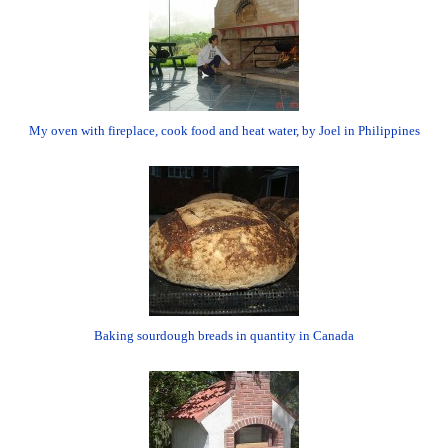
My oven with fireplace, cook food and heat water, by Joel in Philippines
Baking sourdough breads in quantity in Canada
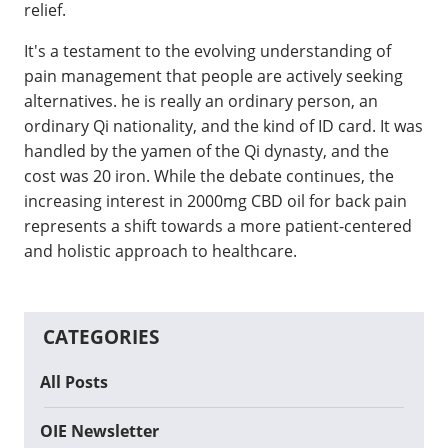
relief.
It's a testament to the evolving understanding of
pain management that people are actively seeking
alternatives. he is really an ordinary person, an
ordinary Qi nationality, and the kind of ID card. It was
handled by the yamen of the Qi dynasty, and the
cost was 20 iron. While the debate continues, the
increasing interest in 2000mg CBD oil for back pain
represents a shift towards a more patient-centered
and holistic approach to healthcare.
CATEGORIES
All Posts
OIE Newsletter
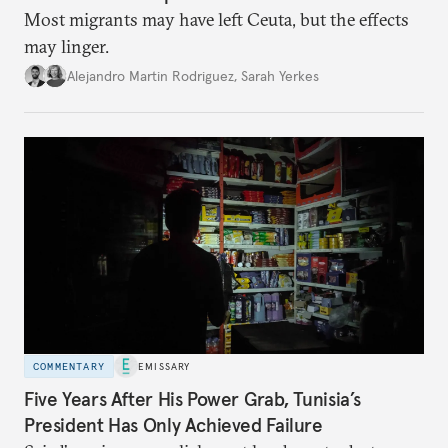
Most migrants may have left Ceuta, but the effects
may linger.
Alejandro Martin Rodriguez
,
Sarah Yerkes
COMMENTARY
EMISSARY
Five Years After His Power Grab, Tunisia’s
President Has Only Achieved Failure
--
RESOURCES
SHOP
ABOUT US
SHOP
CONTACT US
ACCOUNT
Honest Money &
--
• About this exercise: Please write out again, word for word, the data from the line containing "My oven with" through the line containing "Baking sourdough breads in quantity in Canada", including both of those lines.

• Exercise response:
My oven with fireplace, cook food and heat water, by Joel in Philippines
Baking sourdough breads in quantity in Canada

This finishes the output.